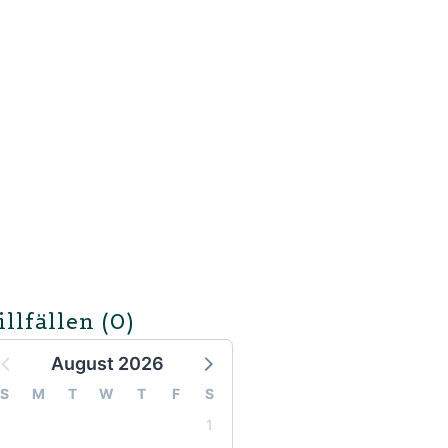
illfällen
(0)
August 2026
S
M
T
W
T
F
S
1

________________________________________

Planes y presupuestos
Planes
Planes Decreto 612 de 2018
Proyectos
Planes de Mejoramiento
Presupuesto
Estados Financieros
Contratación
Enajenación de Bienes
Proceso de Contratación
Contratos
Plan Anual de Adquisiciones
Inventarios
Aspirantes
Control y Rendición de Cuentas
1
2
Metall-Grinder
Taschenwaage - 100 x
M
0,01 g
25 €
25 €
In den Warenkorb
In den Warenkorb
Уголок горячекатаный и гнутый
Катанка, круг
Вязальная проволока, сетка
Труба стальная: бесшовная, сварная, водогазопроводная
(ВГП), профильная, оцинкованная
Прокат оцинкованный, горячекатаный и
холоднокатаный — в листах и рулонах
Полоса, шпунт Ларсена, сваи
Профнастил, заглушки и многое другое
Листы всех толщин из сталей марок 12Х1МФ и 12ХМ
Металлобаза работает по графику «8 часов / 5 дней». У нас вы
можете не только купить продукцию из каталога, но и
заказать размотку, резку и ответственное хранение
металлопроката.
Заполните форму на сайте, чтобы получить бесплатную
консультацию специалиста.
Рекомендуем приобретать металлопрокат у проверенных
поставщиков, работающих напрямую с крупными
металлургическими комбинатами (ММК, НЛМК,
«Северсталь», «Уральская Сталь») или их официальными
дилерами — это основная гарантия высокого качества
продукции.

________________________________________

YOUR INSTRUCTIONS:
Find each line in the records that contains the string "Contratación", and copy those lines. Letter case counts.

TASK SOLUTION:
Contratación
Proceso de Contratación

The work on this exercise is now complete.